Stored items
____________

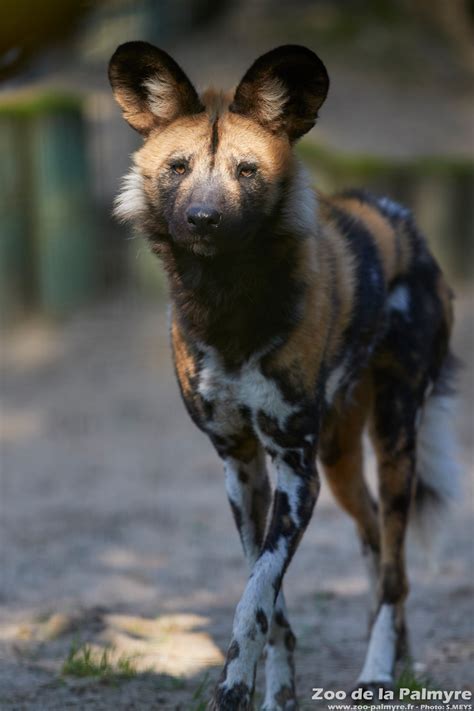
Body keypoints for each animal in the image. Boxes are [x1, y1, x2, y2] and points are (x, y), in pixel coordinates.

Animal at [108, 43, 460, 711]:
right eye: (177, 167)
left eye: (246, 171)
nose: (202, 218)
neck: (225, 305)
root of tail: (405, 220)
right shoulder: (242, 466)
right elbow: (268, 601)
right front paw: (275, 693)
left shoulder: (294, 471)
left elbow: (254, 600)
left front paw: (234, 686)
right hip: (341, 459)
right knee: (375, 543)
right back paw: (398, 655)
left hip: (393, 441)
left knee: (394, 570)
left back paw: (378, 672)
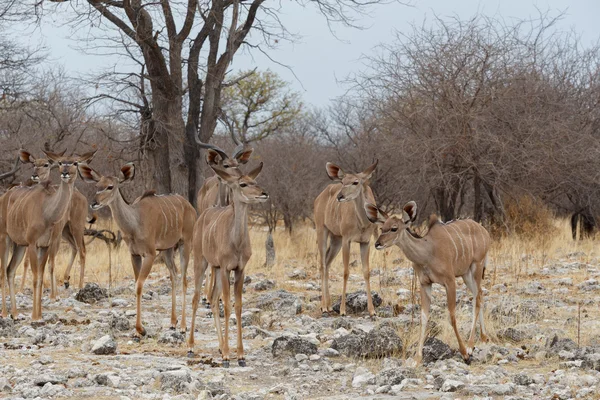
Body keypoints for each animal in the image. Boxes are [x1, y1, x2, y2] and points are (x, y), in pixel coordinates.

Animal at [77, 162, 195, 338]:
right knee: (174, 275)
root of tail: (191, 208)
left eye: (110, 186)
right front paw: (139, 330)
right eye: (97, 186)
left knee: (185, 279)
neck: (135, 223)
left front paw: (140, 329)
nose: (94, 203)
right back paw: (173, 323)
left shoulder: (150, 254)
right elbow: (136, 284)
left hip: (185, 243)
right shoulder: (134, 254)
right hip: (167, 249)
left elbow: (139, 286)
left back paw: (182, 326)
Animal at [186, 162, 268, 366]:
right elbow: (228, 306)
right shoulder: (225, 268)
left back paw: (220, 346)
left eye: (254, 180)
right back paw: (191, 347)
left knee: (213, 300)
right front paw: (226, 356)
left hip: (214, 267)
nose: (264, 193)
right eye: (243, 184)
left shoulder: (240, 269)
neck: (236, 242)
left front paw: (240, 355)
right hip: (201, 261)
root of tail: (202, 216)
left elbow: (237, 306)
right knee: (196, 298)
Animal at [314, 161, 376, 318]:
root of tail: (318, 198)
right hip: (322, 230)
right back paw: (324, 307)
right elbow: (346, 272)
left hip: (335, 239)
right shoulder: (347, 240)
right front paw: (342, 310)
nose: (340, 196)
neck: (362, 222)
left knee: (327, 262)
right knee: (322, 264)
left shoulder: (365, 242)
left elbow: (366, 272)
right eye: (342, 182)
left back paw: (329, 306)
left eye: (356, 182)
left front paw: (372, 310)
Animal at [368, 202, 490, 364]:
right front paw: (417, 359)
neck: (428, 252)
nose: (377, 244)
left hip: (477, 266)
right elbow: (424, 318)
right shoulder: (425, 283)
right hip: (466, 274)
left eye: (394, 228)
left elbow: (452, 317)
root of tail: (485, 232)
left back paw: (470, 346)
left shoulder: (450, 281)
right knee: (480, 295)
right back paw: (483, 337)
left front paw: (464, 353)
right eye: (382, 228)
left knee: (477, 299)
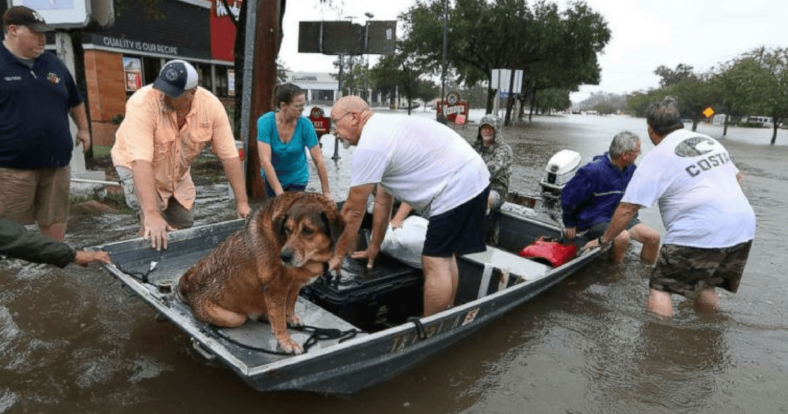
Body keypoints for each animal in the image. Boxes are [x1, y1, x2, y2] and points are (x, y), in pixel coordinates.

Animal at [179, 192, 344, 354]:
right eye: (287, 229)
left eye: (308, 230)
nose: (284, 256)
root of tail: (189, 291)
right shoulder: (276, 289)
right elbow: (279, 320)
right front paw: (286, 341)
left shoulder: (293, 285)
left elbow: (290, 303)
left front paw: (291, 318)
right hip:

____________

(Exercise brief)
Copy each line of the data above that holds "root".

(Solution to this exercise)
root of tail: (405, 220)
root of tail: (191, 208)
root of tail: (202, 216)
root of tail: (318, 198)
root of tail: (485, 232)
root of tail: (189, 291)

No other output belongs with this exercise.